> TASK ITEM
Using the string "melhores" as the key, pull each matching line out of the records below.

(Page-level text extractions)
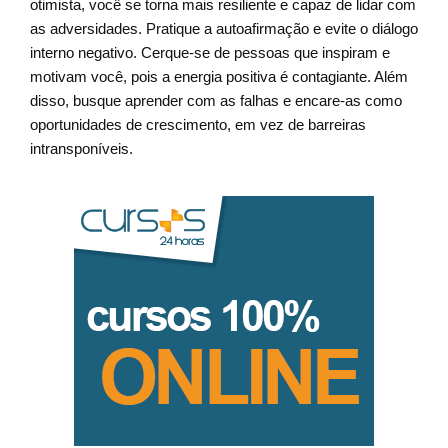
otimista, você se torna mais resiliente e capaz de lidar com
as adversidades. Pratique a autoafirmação e evite o diálogo
interno negativo. Cerque-se de pessoas que inspiram e
motivam você, pois a energia positiva é contagiante. Além
disso, busque aprender com as falhas e encare-as como
oportunidades de crescimento, em vez de barreiras
intransponíveis.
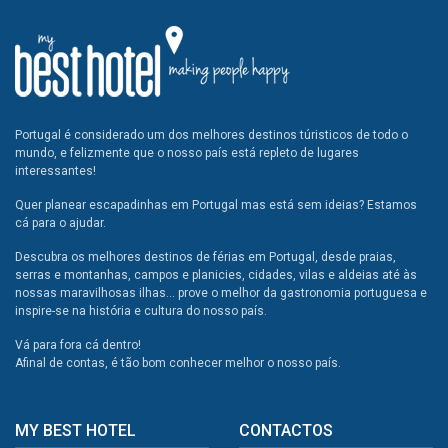
Portugal é considerado um dos melhores destinos túristicos de todo o
mundo, e felizmente que o nosso país está repleto de lugares
interessantes!
Quer planear escapadinhas em Portugal mas está sem ideias? Estamos
cá para o ajudar.
Descubra os melhores destinos de férias em Portugal, desde praias,
serras e montanhas, campos e planicies, cidades, vilas e aldeias até às
nossas maravilhosas ilhas... prove o melhor da gastronomia portuguesa e
inspire-se na história e cultura do nosso país.
Vá para fora cá dentro!
Afinal de contas, é tão bom conhecer melhor o nosso país.
MY BEST HOTEL
CONTACTOS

> ANSWER TO THIS EXERCISE
Portugal é considerado um dos melhores destinos túristicos de todo o
Descubra os melhores destinos de férias em Portugal, desde praias,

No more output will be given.